面向深层活体组织的纳米发光成像分析研究

Biomedical imaging technology has important application value in the fields of early diagnosis and clinical treatment. In vivo luminescence imaging usually employs Vis-to-NIR (down-conversion) mode or NIR-to-Vis (up-conversion) mode at present. However, neither of them is suitable for imaging analysis penetrating deep living tissue. In order to meet the medical imaging diagnosis and analysis needs towards deep living tissue, this project aims to develop nano-luminescence imaging analysis technique with better penetration for living tissue, higher resolution and lower imaging noise. Herein, NIR-to-NIR nanomaterials will be fabricated to overcome the shortcoming of visible light imaging technique in biological tissue penetrating, meanwhile, increase the optical penetration depth and eliminate the background fluorescence in living tissue. Secondly, persistent luminescent nanomaterials with NIR luminescence centers will be synthesized to develop long time tracing luminescence imaging technique in deep living tissue. Moreover, a kind of novel nanomaterial will be synthesized and luminescence will be generated under low energy soft X-ray excitation. The luminescence centers could be regulated by designing the nano-matrix, in order to realize the luminescence imaging in deep tissue. This project also will construct binary collaborated assembly nanostructure to explore the new technique for in vivo imaging analysis and treatment, which is molecular targeted and signal increased under stimulation.

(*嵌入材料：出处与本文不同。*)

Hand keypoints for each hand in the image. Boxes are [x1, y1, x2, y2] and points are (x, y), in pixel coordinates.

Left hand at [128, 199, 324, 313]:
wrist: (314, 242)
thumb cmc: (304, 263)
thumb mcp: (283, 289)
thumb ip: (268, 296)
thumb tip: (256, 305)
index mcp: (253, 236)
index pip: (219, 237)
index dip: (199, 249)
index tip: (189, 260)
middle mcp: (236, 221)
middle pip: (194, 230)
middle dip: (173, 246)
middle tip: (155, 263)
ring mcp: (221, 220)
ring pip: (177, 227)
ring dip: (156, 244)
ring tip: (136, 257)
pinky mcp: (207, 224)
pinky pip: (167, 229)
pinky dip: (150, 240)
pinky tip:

生物医学影像技术在疾病早期诊断和临床治疗中有着重要的应用价值。目前，活体发光成像通常采用可见光激发近红外（下转换）或近红外激发可见光（上转换）的模式，因此仍不能适用于穿透深层活体组织的影像分析。本项目旨在发展活体组织穿透能力强、分辨率高、成像噪音小的纳米发光成像分析技术，以满足深层活体组织的医学成像诊断分析的需求。将发展基于激发光和发射光均在近红外区的纳米材料，以克服可见光区成像技术在生物组织穿透性方面不足的缺点，增加光学穿透深度，消除活体组织内荧光背景；合成发光中心在近红外区的长余辉发光纳米材料，发展在深层活体组织内的长时间示踪发光成像技术；同时，我们将合成一类在低能量软X射线激发下产生发光的新型纳米材料，合理设计纳米基质并调控发光中心，实现在深层组织内的发光成像分析。本项目还将采用纳米自组装技术，构建二元协同纳米组装结构，探索在活体的分子靶向、刺激增强信号的成像分析和治疗新技术。

活体发光成像分析是疾病早期诊断和临床治疗的关键技术，在生物医学成像中有着广阔的发展前景和应用价值。针对当前纳米生物医学发光成像分析中所存在的重要挑战，本项目按照预期计划，顺利完成了以下工作：（1）研究了纳米闪烁体的X射线发光新现象与新原理，提出高效X射线发光纳米闪烁体的设计新思路，实现了深层活体组织的高灵敏高分辨的X射线发光成像分析；（2）开发了激发光和发射光均位于近红外一/二区的新型发光纳米材料，构建了肿瘤微环境等特异性响应的发光纳米探针，实现肿瘤等深层组织疾病的精准发光成像诊断；（3）制备了X射线可激活的成像纳米探针，实现了软X射线激活的深层活体组织成像与治疗；（4）发展了自组装新技术与纳米组装体新材料，实现了疾病生物标志物的高灵敏检测分析与肿瘤成像治疗研究；（5）建立了多模态生物医学影像分析新平台，实现了深层活体组织的高质量成像指引的疾病治疗。项目发展了系列具有穿透性强、灵敏度高、信噪比高、分辨率高的活体纳米发光成像分析新方法和新技术，实现了深层活体组织的精准生物医学影像分析和精准治疗。本项目研究结果发表国际高水平学术期刊论文94篇（其中Nature 2篇，Nat. Commun. 2篇，Sci. Adv. 1篇，Angew. Chem. Int. Ed. 10篇，J. Am. Chem. Soc. 4篇，Adv. Mater. 7篇，Chem. Soc. Rev. 1篇，和Anal. Chem. 9篇等），申请发明专利20项，授权发明专利5项。